Le rapport met en exergue des lacunes concernant la tenue du registre de la loi, la recherche du tiers, la rédaction des arrêtés des maires en vue de SDRE, la remise aux patients des certificats médicaux motivant les décisions de SSC et leur information sur les voies de recours dont ils disposent contre ces dernières.

La pénurie médicale s’illustre notamment à travers le délai important nécessaire pour poursuivre les soins en centre médico-psychologique (CMP), des examens somatiques qui ne sont pas réalisés, le collège des professionnels de santé qui ne se réunit pas et ne rencontre pas le patient.

L’information des patients est incomplète s’agissant du contenu et de la remise du livret d’accueil, de l’annonce des visites de la commission départementale des soins psychiatriques (CDSP), de la communication de l’identité du tiers ou encore de la mise en œuvre d’un système de vidéosurveillance.

**Jeu d'enregistrements:**

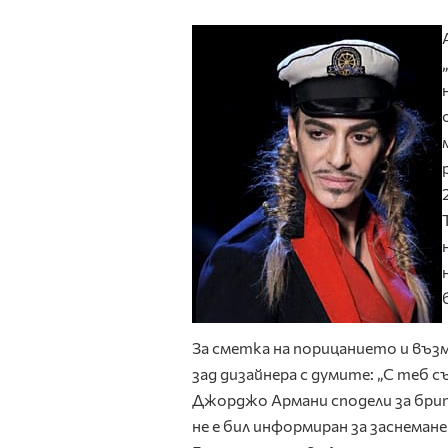
За сметка на порицанието и въз
зад дизайнера с думите: „С теб с
Джорджо Армани сподели за брит
не е бил информиран за заснема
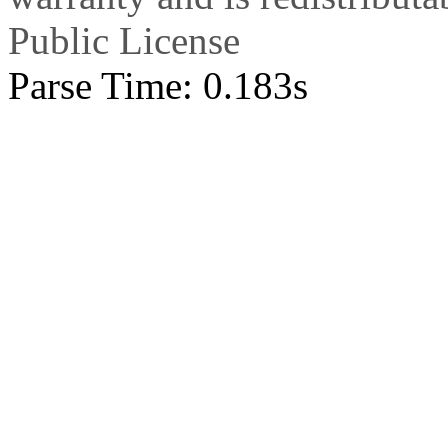
Public License
Parse Time: 0.183s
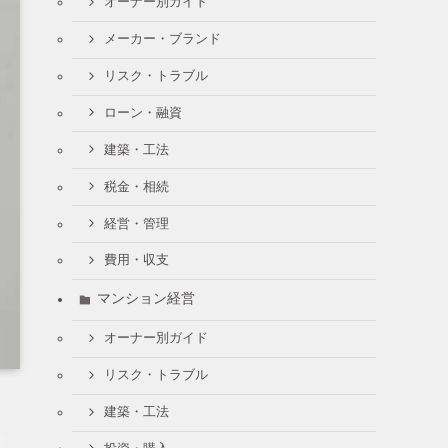
オーナー別ガイド
メーカー・ブランド
リスク・トラブル
ローン・融資
建築・工法
税金・相続
経営・管理
費用・収支
マンション経営
オーナー別ガイド
リスク・トラブル
建築・工法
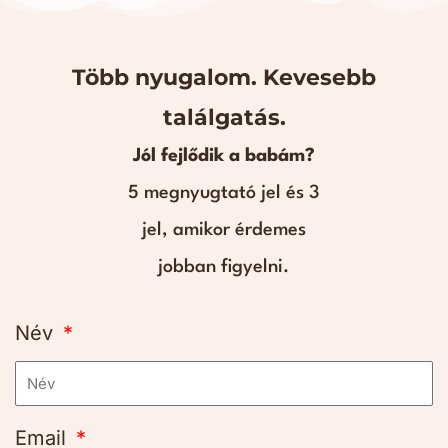
Több nyugalom. Kevesebb
találgatás.
Jól fejlődik a babám?
5 megnyugtató jel és 3
jel, amikor érdemes
jobban figyelni.
Név
Email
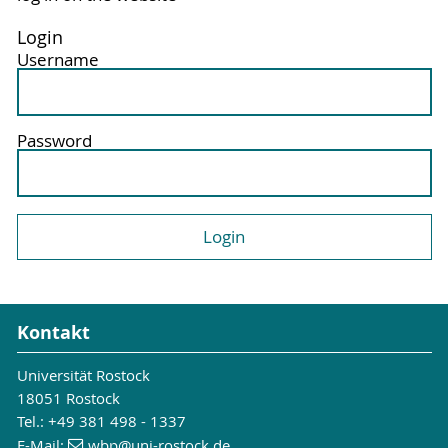
Login
Username
Password
Kontakt
Universität Rostock
18051 Rostock
Tel.: +49 381 498 - 1337
E-Mail:
wbp
@uni-rostock
.de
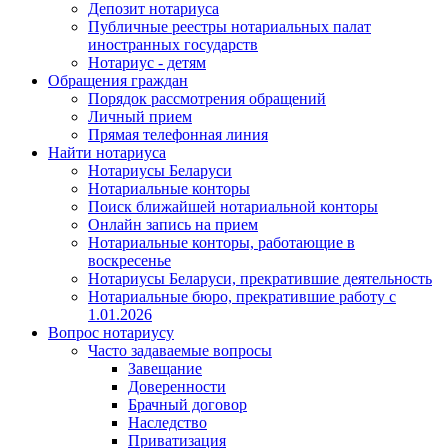
Депозит нотариуса
Публичные реестры нотариальных палат
иностранных государств
Нотариус - детям
Обращения граждан
Порядок рассмотрения обращений
Личный прием
Прямая телефонная линия
Найти нотариуса
Нотариусы Беларуси
Нотариальные конторы
Поиск ближайшей нотариальной конторы
Онлайн запись на прием
Нотариальные конторы, работающие в
воскресенье
Нотариусы Беларуси, прекратившие деятельность
Нотариальные бюро, прекратившие работу с
1.01.2026
Вопрос нотариусу
Часто задаваемые вопросы
Завещание
Доверенности
Брачный договор
Наследство
Приватизация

**Série d'exercices:**
**1)** D'après l'extrait du rapport, quelle instance ne se réunit pas et ne rencontre pas le patient ?
**2)** Poursuivez l'extrait du rapport après sa dernière phrase.
Les enregistrements forment un matériau distinct de l'extrait du rapport.

**Résultats par exercice:**
**1)** Le collège des professionnels de santé.

**2)**
Si les instances associant les usagers et leurs représentants sont actives, l’avis des usagers est imparfaitement recueilli par le biais des questionnaires de satisfaction.

Les conditions matérielles de vie sont généralement correctes, sauf le cas de la régulation thermique difficile au CAOD en hiver comme en été, l’absence de wifi pour les patients et l’absence de WC dans les chambres de l’unité pour personnes âgées. Dans cette dernière, la liberté d’aller et venir n’est pas assurée alors que les patients en soins libres y sont très majoritaires et dépendent tous de l’intervention d’un soignant pour ouvrir la porte de l’unité.

La police intervient parfois au contact des patients dans les unités, appelée en renfort par les soignants, sans que la situation ne soit strictement encadrée ni même évaluée.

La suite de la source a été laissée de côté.